Para puxar conversa, pois não iria perder a chance de conversar com um gênio da literatura da Língua Portuguesa, agradeci, fiz todos os salamaleques possíveis – puxando o saco mesmo – e ele me ofereceu um pouco do suco que estava tomando, acho que era de manga, ou seria pitanga?

Entabulei logo uma conversa mole, mesmo sabendo que estava ocupando seu tempo, perguntando se ele tinha visto uma baleia cachalote que passara semanas antes pelo Rio Vermelho. Explicou que estava viajando, e que sentiu muito ao ver pela televisão a bicha espirrando água para todos os lados e pulando, batendo a cauda, com uma alegria que somente as baleias, os golfinhos e os botos possuem na fauna marítima.

Então o que era para ser uma conversa para boi dormir se transformou numa história bastante interessante, ele animado me dizendo das suas aventuras no bairro do Rio Vermelho de antigamente, quando ao lado do poeta e artista plástico Licídio Lopes parava para apreciar a passagem das baleias em certas datas do ano.

Ele me disse que elas vinham aos montes e vez em quando alguma se perdia e encalhava e a depender do dia ou era ajudada a voltar para o mar ou virava bife. Deu uma risada de ombros, ao tempo que ilustrava a situação, mostrando que havia, sim, pesca da baleia no Rio Vermelho, embora os verdadeiros baleeiros especialistas estivessem mesmo na Z1: colônia de pesca lá das bandas de Itapuã.

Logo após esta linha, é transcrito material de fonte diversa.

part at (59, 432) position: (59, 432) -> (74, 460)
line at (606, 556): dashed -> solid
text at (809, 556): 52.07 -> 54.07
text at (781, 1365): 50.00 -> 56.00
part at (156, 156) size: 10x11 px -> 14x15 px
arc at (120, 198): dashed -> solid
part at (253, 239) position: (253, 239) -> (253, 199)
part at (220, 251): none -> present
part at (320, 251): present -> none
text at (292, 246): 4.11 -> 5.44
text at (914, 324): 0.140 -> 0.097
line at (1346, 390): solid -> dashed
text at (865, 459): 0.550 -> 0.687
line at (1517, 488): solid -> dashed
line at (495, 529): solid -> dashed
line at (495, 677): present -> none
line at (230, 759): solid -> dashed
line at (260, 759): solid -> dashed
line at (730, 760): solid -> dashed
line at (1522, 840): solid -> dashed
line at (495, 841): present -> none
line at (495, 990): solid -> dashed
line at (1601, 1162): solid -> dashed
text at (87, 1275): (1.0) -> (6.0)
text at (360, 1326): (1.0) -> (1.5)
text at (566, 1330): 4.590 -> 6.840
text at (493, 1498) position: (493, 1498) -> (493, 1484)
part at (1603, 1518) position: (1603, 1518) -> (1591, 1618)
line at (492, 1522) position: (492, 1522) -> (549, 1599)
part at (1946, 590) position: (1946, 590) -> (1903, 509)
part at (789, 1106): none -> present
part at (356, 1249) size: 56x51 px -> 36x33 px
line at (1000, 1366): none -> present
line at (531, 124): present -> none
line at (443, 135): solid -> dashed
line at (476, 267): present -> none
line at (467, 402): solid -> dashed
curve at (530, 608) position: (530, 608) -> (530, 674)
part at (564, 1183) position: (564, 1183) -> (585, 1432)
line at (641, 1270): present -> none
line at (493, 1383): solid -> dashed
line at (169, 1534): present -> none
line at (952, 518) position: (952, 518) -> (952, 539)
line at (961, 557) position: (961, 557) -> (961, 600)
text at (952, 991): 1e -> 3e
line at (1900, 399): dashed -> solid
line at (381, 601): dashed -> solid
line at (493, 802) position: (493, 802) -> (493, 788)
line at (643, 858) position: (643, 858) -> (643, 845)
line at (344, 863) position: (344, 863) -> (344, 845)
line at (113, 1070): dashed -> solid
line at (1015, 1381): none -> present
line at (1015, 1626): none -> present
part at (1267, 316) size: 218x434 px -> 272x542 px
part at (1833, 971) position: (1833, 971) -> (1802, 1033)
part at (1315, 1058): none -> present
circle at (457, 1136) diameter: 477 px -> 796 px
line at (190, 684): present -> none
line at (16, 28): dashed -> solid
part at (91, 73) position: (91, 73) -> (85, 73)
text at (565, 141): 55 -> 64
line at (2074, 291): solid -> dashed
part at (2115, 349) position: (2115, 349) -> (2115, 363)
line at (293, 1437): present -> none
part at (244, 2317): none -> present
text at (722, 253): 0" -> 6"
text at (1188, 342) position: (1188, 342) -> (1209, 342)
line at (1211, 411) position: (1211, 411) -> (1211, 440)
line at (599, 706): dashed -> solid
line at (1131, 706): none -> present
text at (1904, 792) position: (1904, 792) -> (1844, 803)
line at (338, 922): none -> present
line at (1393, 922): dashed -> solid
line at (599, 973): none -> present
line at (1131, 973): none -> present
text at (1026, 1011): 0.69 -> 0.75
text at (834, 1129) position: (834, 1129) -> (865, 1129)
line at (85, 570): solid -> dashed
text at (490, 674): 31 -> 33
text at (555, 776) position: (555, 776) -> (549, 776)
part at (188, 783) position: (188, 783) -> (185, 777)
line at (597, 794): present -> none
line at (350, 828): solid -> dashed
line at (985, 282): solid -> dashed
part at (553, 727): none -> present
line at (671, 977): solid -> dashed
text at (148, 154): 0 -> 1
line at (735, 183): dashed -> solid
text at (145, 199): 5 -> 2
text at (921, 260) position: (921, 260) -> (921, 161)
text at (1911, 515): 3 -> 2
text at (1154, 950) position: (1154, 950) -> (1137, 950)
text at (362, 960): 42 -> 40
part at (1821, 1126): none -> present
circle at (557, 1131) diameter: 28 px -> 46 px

Perguntei se ele tinha comido carne de baleia e disse que certa vez provara, mas não lembrava mais do gosto. Mas, garantiu que Dorival Caymmi comia e se regalava, dando um sorriso de canto de boca que não sei se era falando a verdade ou sacaneando o compadre, coisa que ele gostava de fazer juntamente com Carybé e Calazans Neto.

Antes de ir embora perguntei o porquê de as baleias terem corrido do mar aberto do Rio Vermelho. Ele explicou que devia ser por causa da diminuição no número de espécimes e que baleia por não ser burra guarda na memória os locais onde o perigo é maior e voltou a gargalhar. Acusou, entretanto, a poluição como um dos fatores do afastamento para alto mar dos cetáceos.

Por último relembrou que às vezes era tanta baleia que parecia até procissão marítima. E vaticinou que um dia elas ainda voltariam a frequentar o Rio Vermelho. Ele sabia o que estava falando. Não é que elas começaram a aparecer mesmo que timidamente.